Sen. Jeff Sessions, R-Ala., estimated his measure would cost $1 billion, though other estimates placed it as high as $4 billion. The House has approved 700 miles of fencing along the border.

Texas' two senators are on opposite sides on the border fence. U.S. Sen. Kay Bailey Hutchison has said she's open to the idea. Sen. John Cornyn sees it as impractical.

This week, the Arizona-based Minuteman Civil Defense Corps announced it would start construction of a border security fence May 27 on a private ranch in southern Arizona.

Corps spokeswoman Connie Hair said plans call for two parallel 15-foot-tall steel-mesh fences, 50 feet to 150 feet long, connected by an unpaved road.

Fencing of some kind exists along 106 miles of the border, mostly near cities, including San Diego, El Paso and Nogales, Ariz. Most of it consists of welded panels of corrugated steel, often topped with barbed wire.

According to the Pew Hispanic Center, one-third of the estimated 12 million people who have entered the U.S. illegally did not walk across. They entered on tourist, student or work visas and stayed past their visa expiration.

Transformation

In Laredo, the presence of sister-city Nuevo Laredo, literally across a narrow river, makes the idea of a steel barrier protruding for miles on each side of downtown particularly galling.

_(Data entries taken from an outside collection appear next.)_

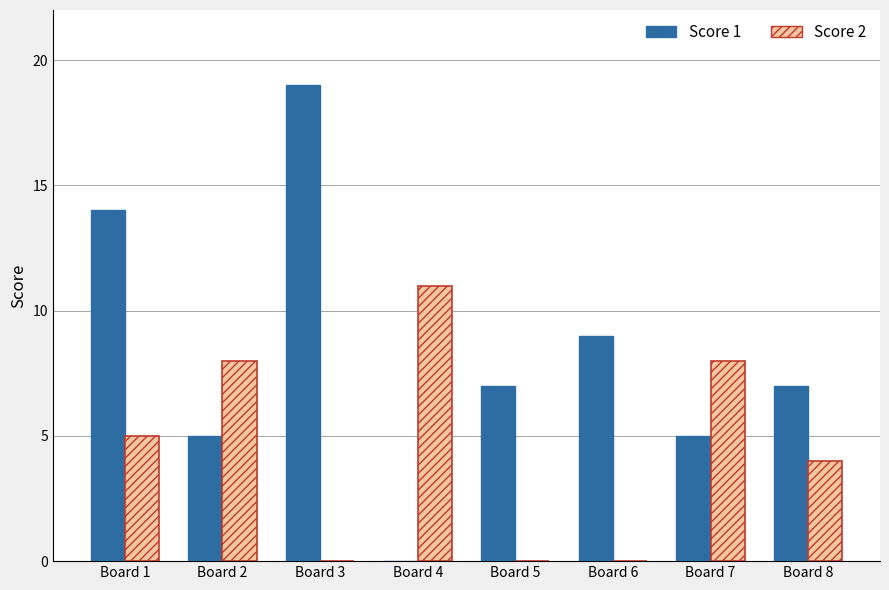

The value of Score 2 at Board 2 is 14. True or false?

False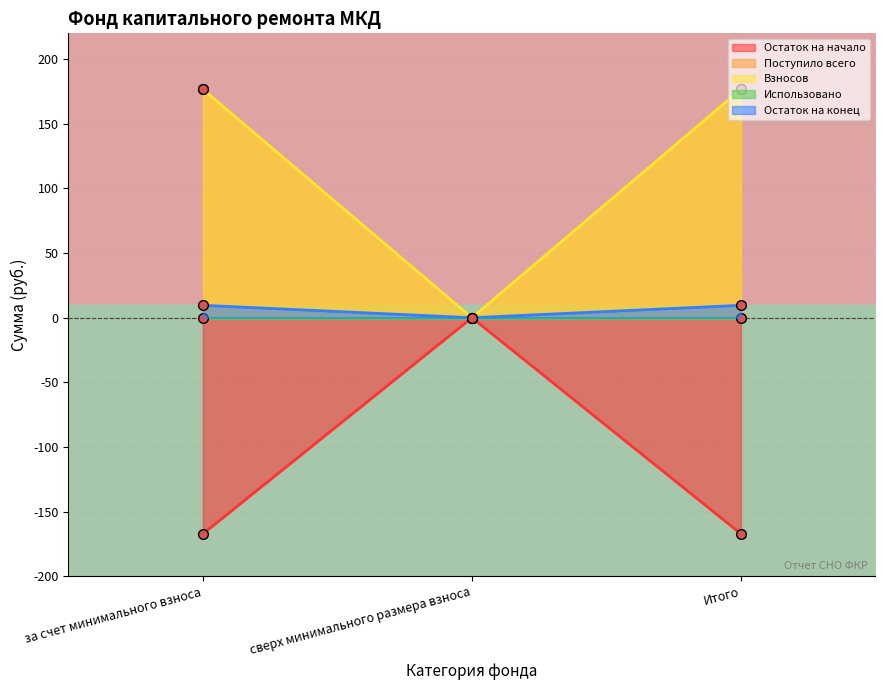

Where does the Поступило всего series first go above -167?

сверх минимального размера взноса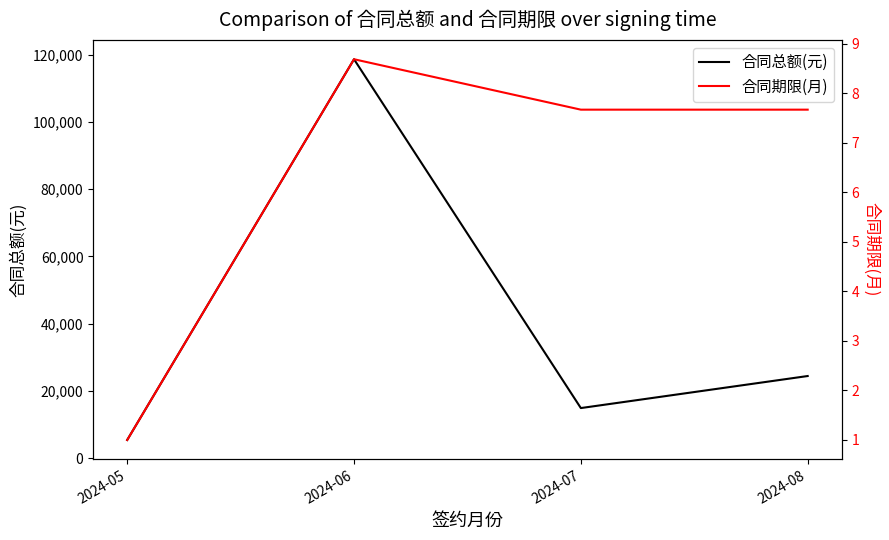

What is the sum of all 合同总额(元) values?

163332.5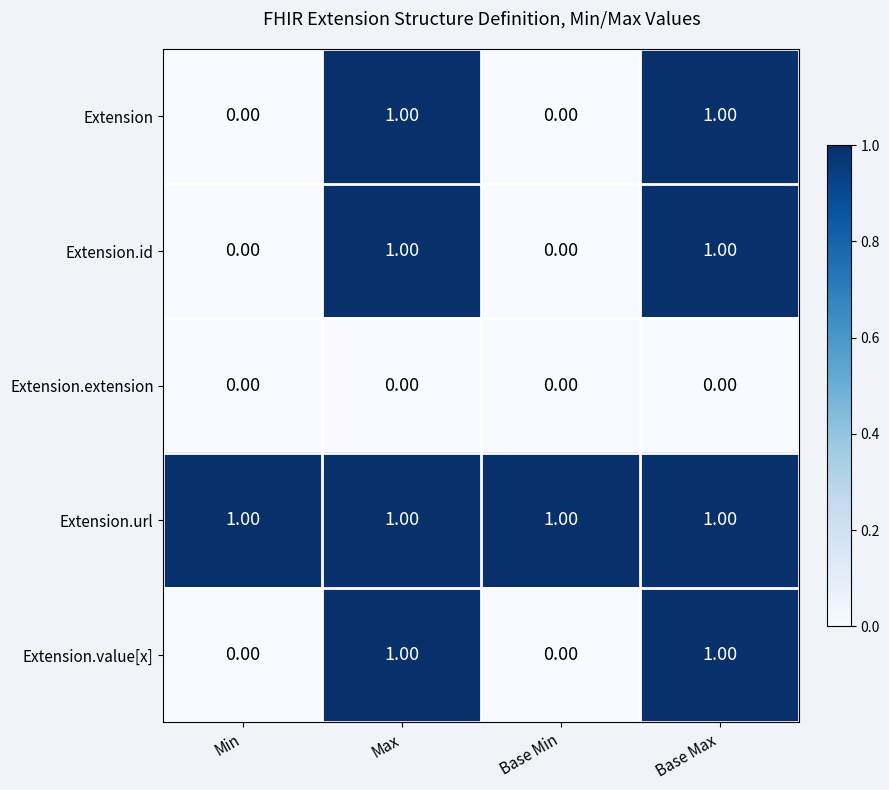

How many distinct data groups are displayed?

5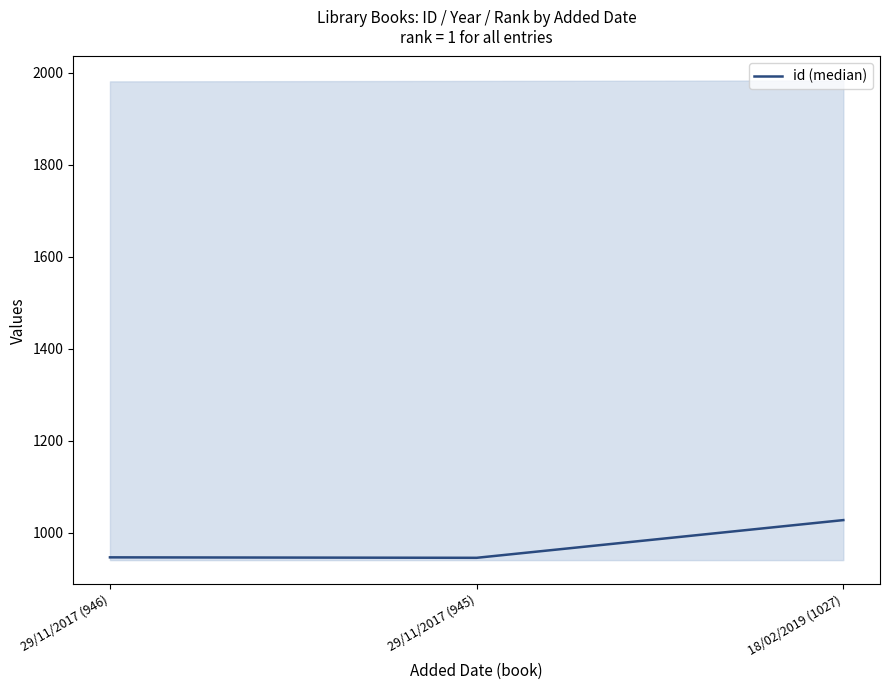

What position from the right is 18/02/2019 (1027)?

1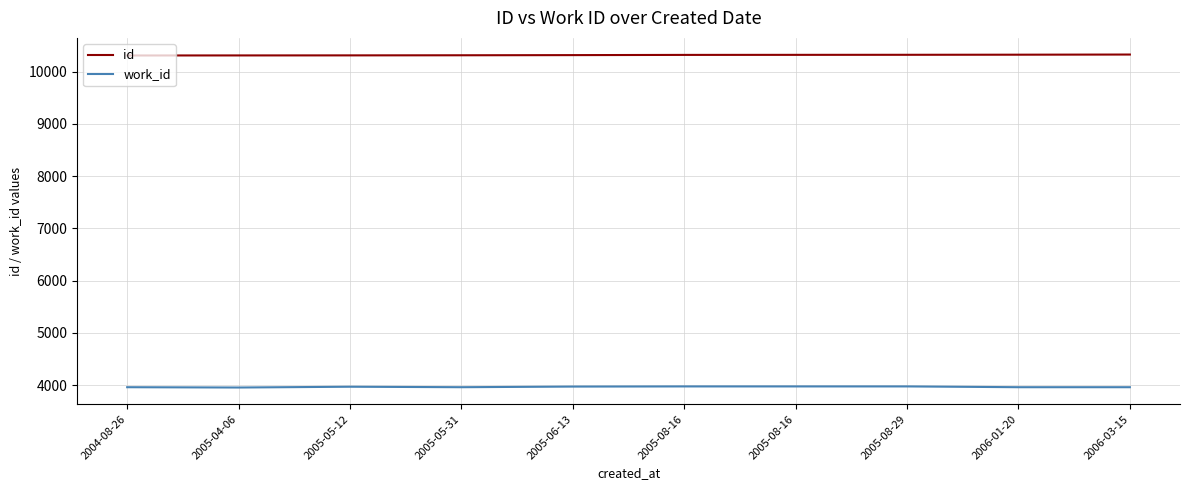

Does the chart display data point markers on the line(s)?

No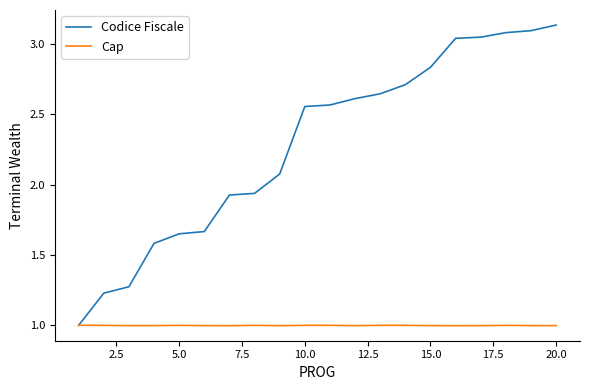

Rank the series by their maximum value, from lowest to highest.

Cap, Codice Fiscale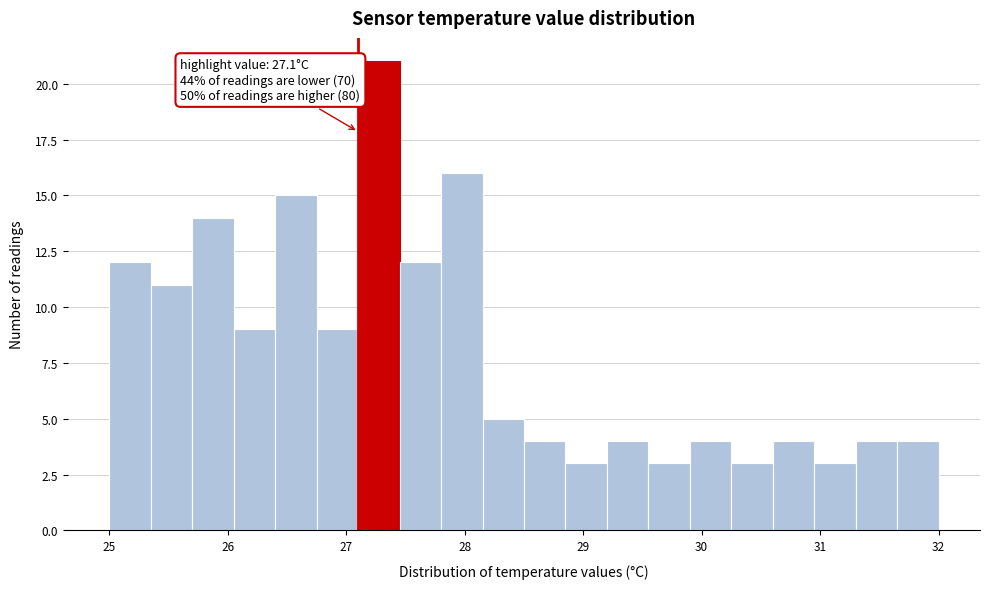

Read against the x-axis, roughly where is the centre of the tallest bar?

27.3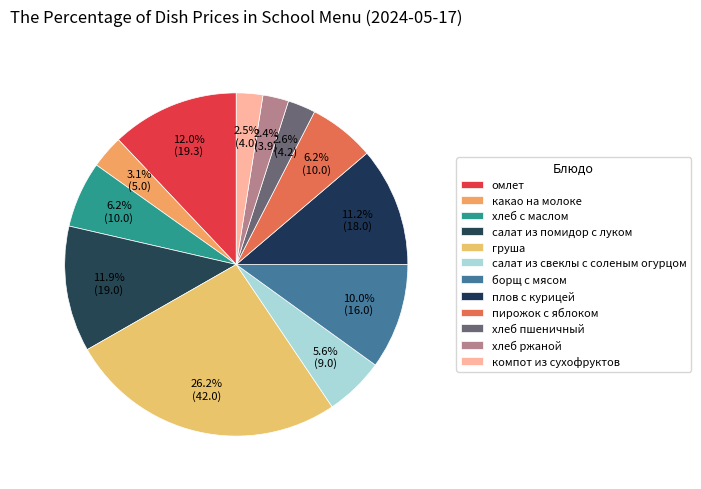

Do какао на молоке and хлеб ржаной together represent more than half of the pie?

No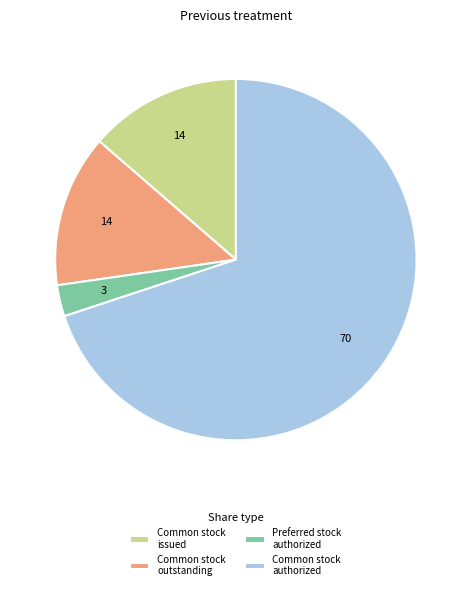

Is it true that Common stock authorized is 79% of the pie?

False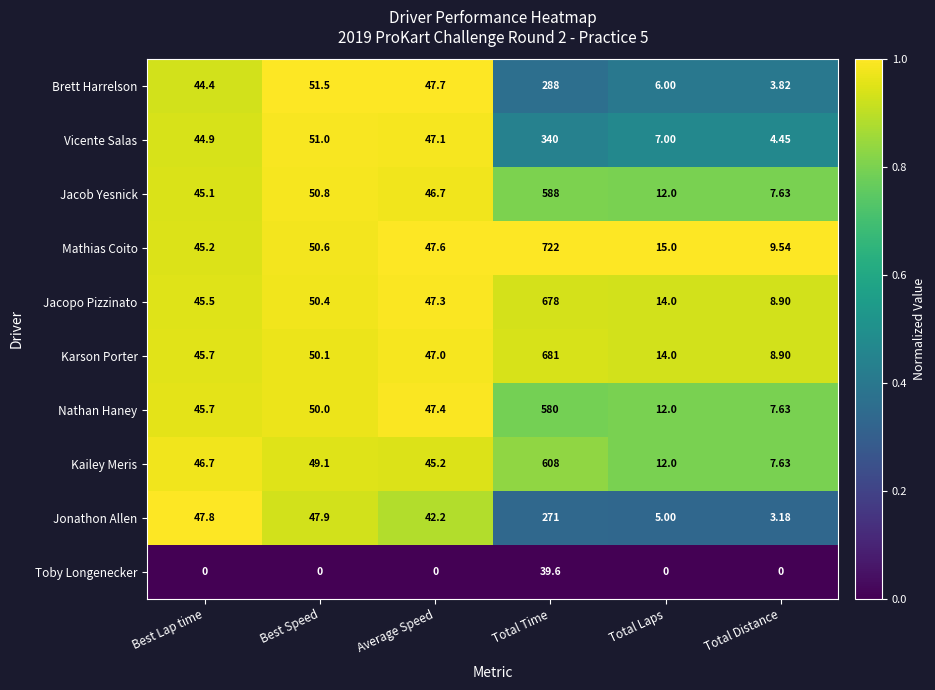

Which series changed the most between Best Speed and Average Speed?

Jonathon Allen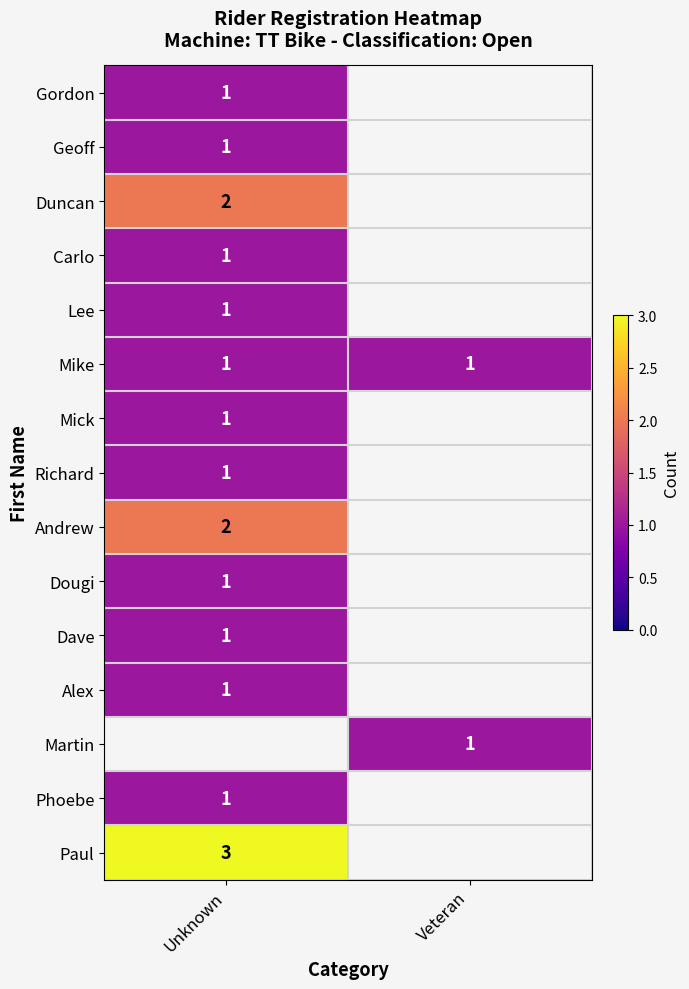

The Alex series shows 0 at Unknown. True or false?

False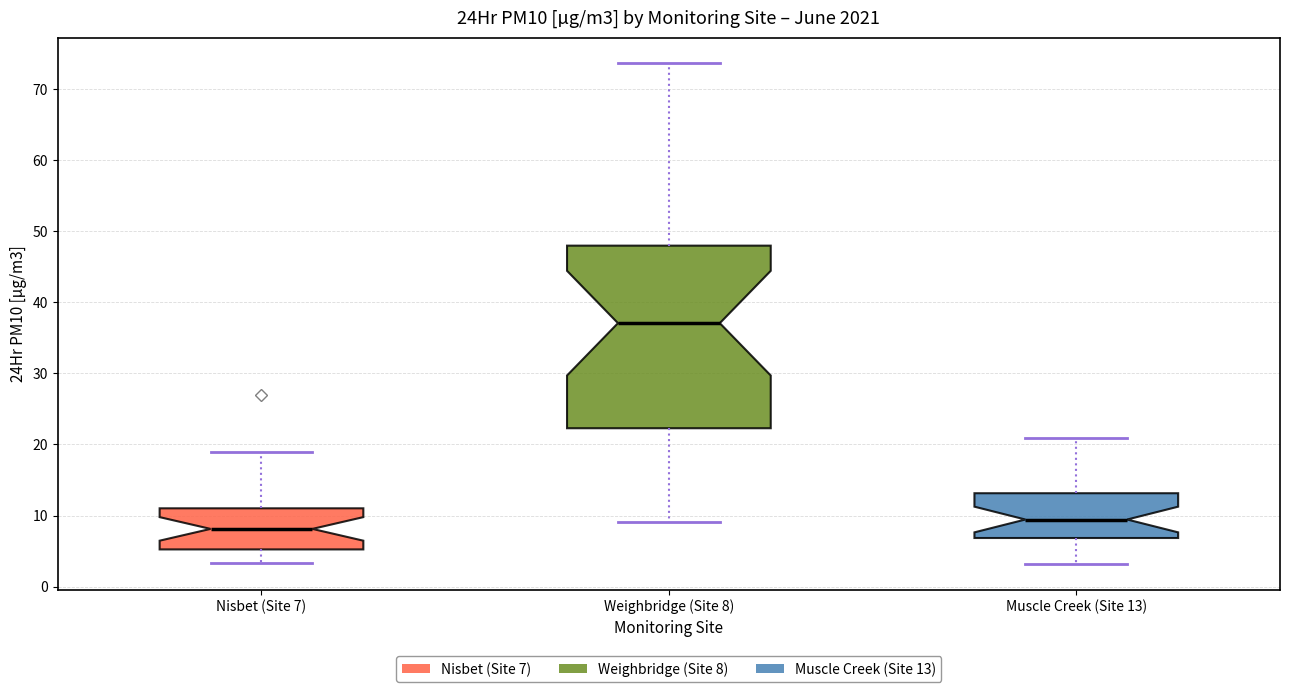

Reading left to right, transcribe this box plot: for each box, give where its median line is, the range the box spans, and where its two whiskers end, as read against the y-axis. The values are not printed on the chart, so give them approximately, as read against the axis.

Nisbet (Site 7): median 8, box 5 to 11, whiskers 3 to 19
Weighbridge (Site 8): median 37, box 22 to 48, whiskers 9 to 74
Muscle Creek (Site 13): median 9, box 7 to 13, whiskers 3 to 21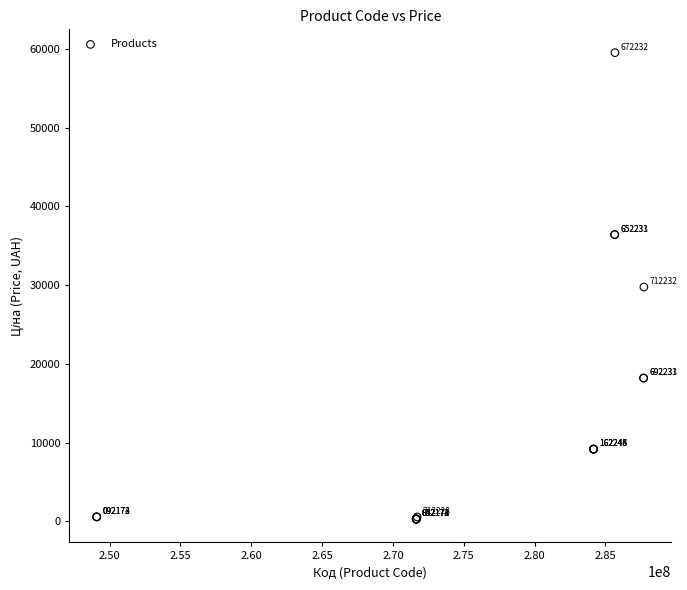

What Y value in the scatter plot is closest to 29911?

29761.5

"Every day, hundreds of thousands of people cross the river back and forth between the two cities to shop, to visit and to work," said Ms. Flores, the mayor. "Homeland Security has the legal power to take land by condemnation to build that wall. But we hope to show them it would be a terrible mistake."

The Laredo project would transform roughly 18 miles of riverfront, much of it choked in cane and wild brush, into a park and nature preserve that would link baseball parks and soccer fields to untouched natural areas via a system of nature trails. The space would vary in width from 200 feet to 1,000 feet in some places.


The city would also pay to help lengthen and improve an existing unpaved roadway along the river currently used by the Border Patrol so it can be more accessible for city fire and police and the Border Patrol.

Border Patrol officials in Laredo were initially hesitant about the proposed parkway. But Ms. Flores said the Border Patrol is now ready to sign an agreement on the roadway improvements.

Mike Herrera, spokesman for the Border Patrol sector headquarters at Laredo, did not comment specifically about the proposed green space.

"We continually meet with local, state and federal entities regarding any changes to current border infrastructure. We don't control the infrastructure actions of [local] governments," Mr. Herrera said. "The Border Patrol incorporates a flexible 'defense in depth' posture which allows us to secure the border irrespective of changes to geographical areas."

The mayor has no illusions that Laredo's idea of a kinder, gentler security buffer will catch on in Congress.

"But we need to promote the idea that protecting our borders doesn't mean hurting our friends," she said. "We think our effort is far better than building a fence and shutting down the border."
http://www.tmcnet.com/usubmit/2006/05/20/1657250.htm
 
"Not to OFFEND" our mexican neighbors? Un-fucking-believable.

Why is it that America is the only only concerned with "offending"?

Why is it that America has the burden of "guilt"?

Why is it the America is the one being infiltrated, and has to make concessions?

Why are there so many people standing willing and able to sell this country out?



I'm baffled beyond belief..........
 
Pale Rider said:
"Not to OFFEND" our mexican neighbors? Un-fucking-believable.

Why is it that America is the only only concerned with "offending"?

Why is it that America has the burden of "guilt"?

Why is it the America is the one being infiltrated, and has to make concessions?

Why are there so many people standing willing and able to sell this country out?



I'm baffled beyond belief..........

Don't be baffled---Laredo like much of south Texas was taken over by Mexicans years ago.
 
How thoughtful of Mayor Flores! The invading criminals will have a nice park to rest in before they continue their illegal journey into our country.